Sulak Sivaraksa is one of Asia’s leading activists, twice nominated for the Nobel Peace Prize and a winner of the Right Livelihood Award. He has founded a number of NGOs, is a visiting professor at University of California Berkeley and Cornell University, and advised the government of Bhutan on the Gross National Happiness policy and implementation. His economic theory continues E.F.Schumacher’s work “Small is beautiful: Economics as if People Mattered” which is a return to focus on small-scale economies. Simplicity and nonviolence are the keys of the theory. Bottom-up development and education are the keys of the implementation.
The Wisdom of Sustainability outlines the development of the current economic practices and the details of its absence of sustainability. Sivaraksa discusses the belief that the World Bank’s current policy on financing modernization left the developing countries to depend on industrialized ones. The book focuses on Thailand, his home country, as one of the examples of how the economy of globalization created the economic disparity and the loss of cultural diversity. He also illustrates how the indigenous Buddhist economy can be integrated into the current system to design peace into economics, especially in the “agricultural South” countries.
The points that Sivaraksa makes are powerful.

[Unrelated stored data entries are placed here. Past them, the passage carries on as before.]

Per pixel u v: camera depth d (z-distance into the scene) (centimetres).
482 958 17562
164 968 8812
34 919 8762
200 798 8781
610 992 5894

He touches on both individual and global levels of sustainability, the importance of education based on holistic understanding of development that includes spiritually and culturally appropriate, and moral government.
Rather than focus only on Gross National Product (GDP),he illustrates how to measure Gross National Happiness (GNH): the degree of trust, social capital, cultural continuity, access to healthcare and education, social solidarity, and the level of environmental integrity.
It simply considers the opposite way of “mania for success” as he states: “Real success is not to conquer others, not to have more cars and money, but to appreciate what you have, how to share with others.”
The book encourages the strategic intent in defining an alternative economic model “as if people mattered”. The reader does not require a prior knowledge of Buddhism or economics to understand the lessons Sivaraksa intends to teach. Anyone who is interested in sustainability will benefit from his book and his open heart. “We should never think that our tradition is the best. We need to study and respect all traditions and practices…we can share peace with others. This is the foundation of true security”- Sulak Sivaraksa.